• _Provided entries_:
▼

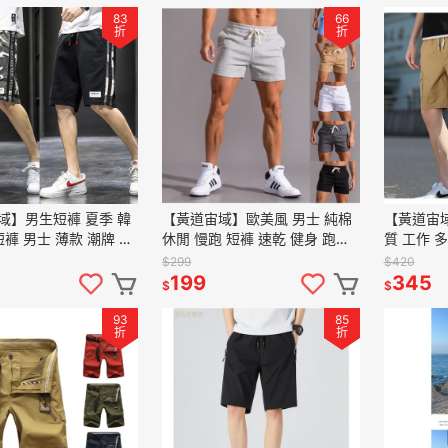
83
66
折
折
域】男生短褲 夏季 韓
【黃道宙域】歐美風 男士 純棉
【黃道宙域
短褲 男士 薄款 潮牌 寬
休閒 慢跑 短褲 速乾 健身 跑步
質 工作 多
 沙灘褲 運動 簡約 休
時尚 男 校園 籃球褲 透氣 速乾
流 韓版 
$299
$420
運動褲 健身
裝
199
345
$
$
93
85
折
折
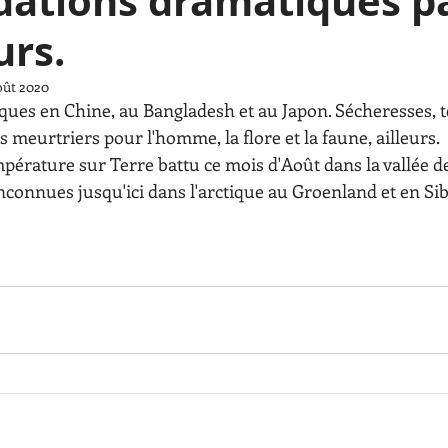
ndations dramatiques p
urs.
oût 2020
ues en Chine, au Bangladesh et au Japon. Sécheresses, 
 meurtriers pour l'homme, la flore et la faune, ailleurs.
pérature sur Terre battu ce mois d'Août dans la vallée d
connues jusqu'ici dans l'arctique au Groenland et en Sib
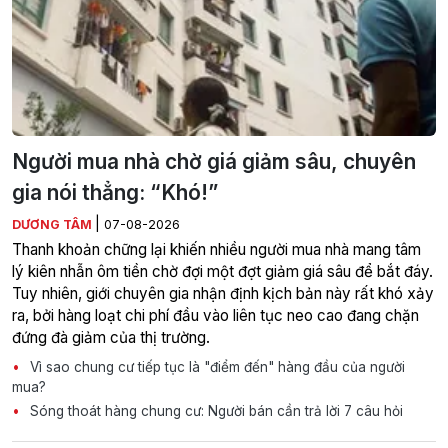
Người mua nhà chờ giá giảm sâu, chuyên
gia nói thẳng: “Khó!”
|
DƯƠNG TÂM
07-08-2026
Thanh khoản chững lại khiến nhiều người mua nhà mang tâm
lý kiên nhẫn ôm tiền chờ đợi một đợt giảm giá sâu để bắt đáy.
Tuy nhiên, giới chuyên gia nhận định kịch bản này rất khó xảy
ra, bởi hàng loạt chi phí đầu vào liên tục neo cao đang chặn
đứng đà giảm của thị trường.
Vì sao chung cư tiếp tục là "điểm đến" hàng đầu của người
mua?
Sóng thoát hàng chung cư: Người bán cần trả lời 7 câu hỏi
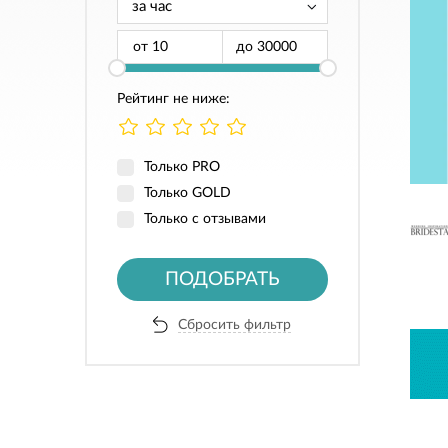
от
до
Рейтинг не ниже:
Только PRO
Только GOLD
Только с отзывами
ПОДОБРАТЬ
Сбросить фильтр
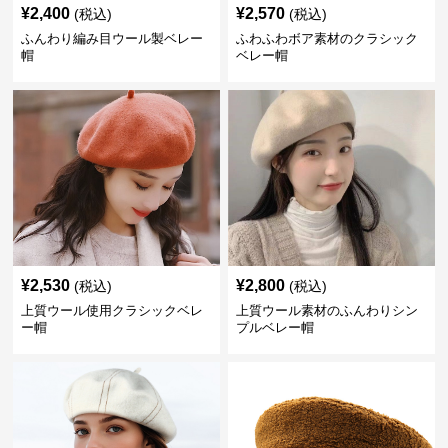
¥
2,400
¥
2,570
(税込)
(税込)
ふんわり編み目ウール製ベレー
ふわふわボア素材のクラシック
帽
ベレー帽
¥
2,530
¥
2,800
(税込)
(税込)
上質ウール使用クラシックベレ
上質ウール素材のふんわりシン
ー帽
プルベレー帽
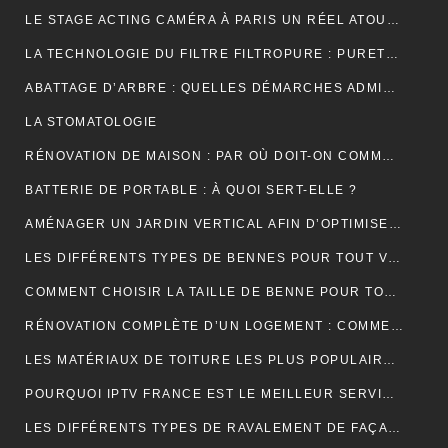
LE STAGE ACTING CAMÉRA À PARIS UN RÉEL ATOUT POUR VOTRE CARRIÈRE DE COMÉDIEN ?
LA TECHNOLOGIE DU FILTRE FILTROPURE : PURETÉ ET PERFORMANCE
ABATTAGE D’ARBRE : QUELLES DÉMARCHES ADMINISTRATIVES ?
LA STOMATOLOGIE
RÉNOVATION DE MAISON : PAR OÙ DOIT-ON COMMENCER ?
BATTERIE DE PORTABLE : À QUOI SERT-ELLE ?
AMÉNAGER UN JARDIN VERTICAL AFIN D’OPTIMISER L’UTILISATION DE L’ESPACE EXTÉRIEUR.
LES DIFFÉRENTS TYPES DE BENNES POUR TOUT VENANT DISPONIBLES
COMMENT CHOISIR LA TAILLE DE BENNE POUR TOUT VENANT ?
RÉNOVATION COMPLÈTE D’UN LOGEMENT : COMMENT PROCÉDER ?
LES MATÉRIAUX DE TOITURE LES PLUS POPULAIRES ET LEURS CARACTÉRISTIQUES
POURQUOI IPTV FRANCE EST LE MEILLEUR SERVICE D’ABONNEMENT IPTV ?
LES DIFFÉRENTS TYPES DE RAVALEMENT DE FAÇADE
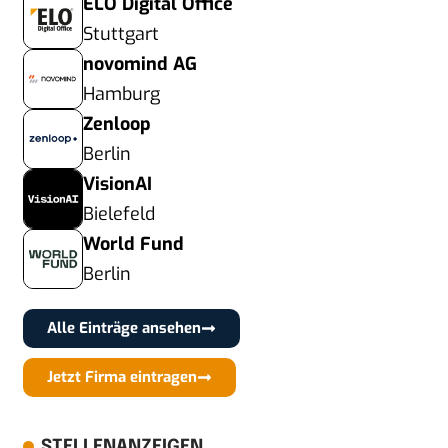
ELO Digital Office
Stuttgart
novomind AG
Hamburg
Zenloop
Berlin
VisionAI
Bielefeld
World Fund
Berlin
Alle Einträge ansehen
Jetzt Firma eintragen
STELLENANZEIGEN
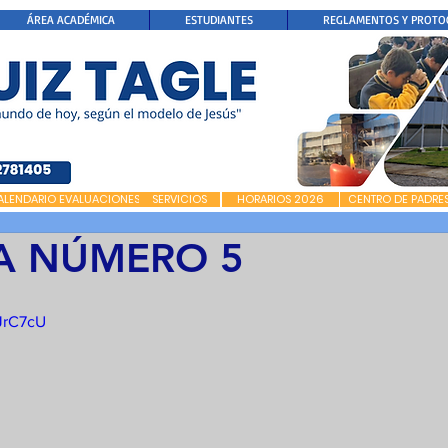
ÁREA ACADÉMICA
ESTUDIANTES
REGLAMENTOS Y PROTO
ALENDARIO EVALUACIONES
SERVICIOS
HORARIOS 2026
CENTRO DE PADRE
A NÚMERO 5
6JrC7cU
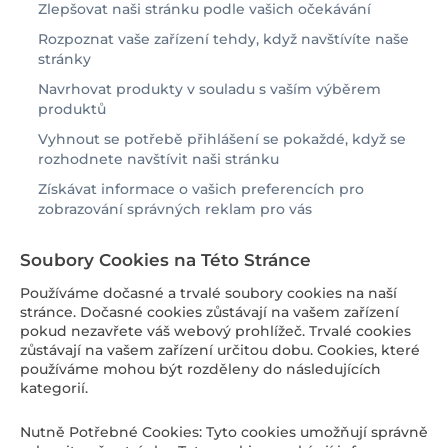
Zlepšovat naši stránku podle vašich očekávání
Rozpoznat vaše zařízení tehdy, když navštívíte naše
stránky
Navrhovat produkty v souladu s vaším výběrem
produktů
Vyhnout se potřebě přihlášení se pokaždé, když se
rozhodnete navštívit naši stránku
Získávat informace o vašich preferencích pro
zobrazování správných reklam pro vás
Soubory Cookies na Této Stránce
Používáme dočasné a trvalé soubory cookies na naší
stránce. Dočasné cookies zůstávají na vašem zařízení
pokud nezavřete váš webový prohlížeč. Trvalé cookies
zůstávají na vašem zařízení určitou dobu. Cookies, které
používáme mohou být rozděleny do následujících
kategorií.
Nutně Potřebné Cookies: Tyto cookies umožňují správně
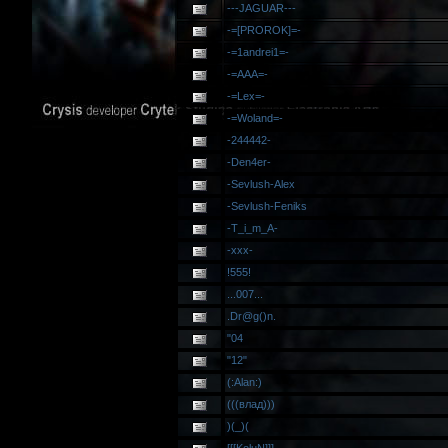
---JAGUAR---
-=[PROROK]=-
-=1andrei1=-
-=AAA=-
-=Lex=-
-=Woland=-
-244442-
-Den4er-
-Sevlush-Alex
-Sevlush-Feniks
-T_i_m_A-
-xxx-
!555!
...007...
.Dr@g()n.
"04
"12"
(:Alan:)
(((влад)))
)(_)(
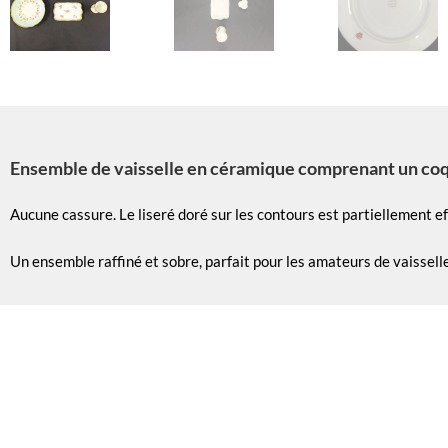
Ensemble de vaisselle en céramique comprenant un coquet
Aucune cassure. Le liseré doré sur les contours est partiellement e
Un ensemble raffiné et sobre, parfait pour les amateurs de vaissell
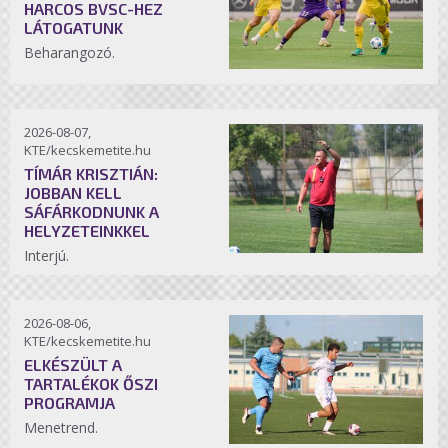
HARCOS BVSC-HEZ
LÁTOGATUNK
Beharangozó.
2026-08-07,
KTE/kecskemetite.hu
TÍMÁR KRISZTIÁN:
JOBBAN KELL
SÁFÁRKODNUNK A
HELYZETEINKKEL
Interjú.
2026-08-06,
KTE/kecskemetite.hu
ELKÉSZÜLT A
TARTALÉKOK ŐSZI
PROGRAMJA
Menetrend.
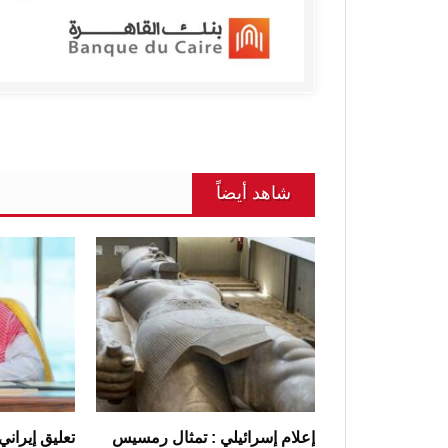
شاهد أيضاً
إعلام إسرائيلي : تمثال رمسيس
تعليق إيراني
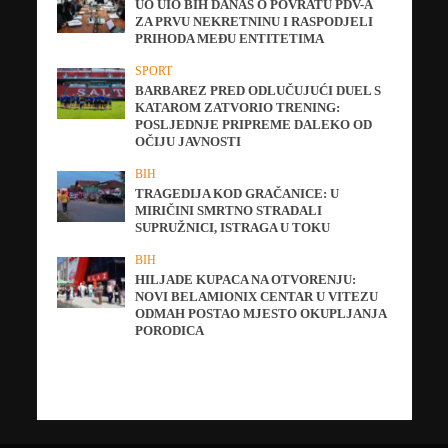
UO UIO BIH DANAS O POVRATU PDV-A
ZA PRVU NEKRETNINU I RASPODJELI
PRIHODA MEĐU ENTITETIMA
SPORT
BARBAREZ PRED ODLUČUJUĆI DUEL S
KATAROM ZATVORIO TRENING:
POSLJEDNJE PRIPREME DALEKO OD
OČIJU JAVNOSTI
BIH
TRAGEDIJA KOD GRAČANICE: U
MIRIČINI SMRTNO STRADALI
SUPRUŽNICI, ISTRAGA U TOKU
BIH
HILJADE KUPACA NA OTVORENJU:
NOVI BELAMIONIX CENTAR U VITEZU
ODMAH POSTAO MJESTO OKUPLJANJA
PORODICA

▲

• _Exercise objective_: This exercise calls for the line containing "NOVI BELAMIONIX CENTAR U VITEZU" and each line after it in the records, copied exactly.

• _Output of the exercise_:
NOVI BELAMIONIX CENTAR U VITEZU
ODMAH POSTAO MJESTO OKUPLJANJA
PORODICA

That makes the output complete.